Collected data:
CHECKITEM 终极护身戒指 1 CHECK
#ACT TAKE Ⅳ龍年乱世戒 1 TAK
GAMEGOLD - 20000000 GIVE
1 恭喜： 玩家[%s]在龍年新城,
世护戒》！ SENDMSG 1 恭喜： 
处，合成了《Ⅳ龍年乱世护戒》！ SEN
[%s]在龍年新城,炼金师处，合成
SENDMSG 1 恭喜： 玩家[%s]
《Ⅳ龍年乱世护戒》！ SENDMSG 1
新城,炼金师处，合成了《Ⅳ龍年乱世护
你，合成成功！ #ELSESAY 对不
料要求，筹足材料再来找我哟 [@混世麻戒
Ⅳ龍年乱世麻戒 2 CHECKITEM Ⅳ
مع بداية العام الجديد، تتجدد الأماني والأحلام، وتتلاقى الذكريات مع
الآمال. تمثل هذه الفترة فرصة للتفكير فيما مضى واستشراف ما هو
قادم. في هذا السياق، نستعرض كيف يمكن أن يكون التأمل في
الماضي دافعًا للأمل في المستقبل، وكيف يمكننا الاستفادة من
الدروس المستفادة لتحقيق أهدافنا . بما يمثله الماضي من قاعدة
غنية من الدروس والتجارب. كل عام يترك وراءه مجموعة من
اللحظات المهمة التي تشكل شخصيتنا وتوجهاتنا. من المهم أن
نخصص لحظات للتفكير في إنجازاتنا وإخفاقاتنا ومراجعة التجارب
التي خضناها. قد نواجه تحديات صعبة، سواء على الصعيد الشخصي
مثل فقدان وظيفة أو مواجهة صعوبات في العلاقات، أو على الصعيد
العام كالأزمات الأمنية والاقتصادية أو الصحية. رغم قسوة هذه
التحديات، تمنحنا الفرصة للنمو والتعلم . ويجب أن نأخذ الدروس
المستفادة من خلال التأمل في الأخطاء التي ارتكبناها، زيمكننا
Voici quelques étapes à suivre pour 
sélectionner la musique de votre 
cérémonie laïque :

Task statement
In the entries above, which lines hold the word "التي"? Copy them out.

Answer box
اللحظات المهمة التي تشكل شخصيتنا وتوجهاتنا. من المهم أن
التي خضناها. قد نواجه تحديات صعبة، سواء على الصعيد الشخصي
المستفادة من خلال التأمل في الأخطاء التي ارتكبناها، زيمكننا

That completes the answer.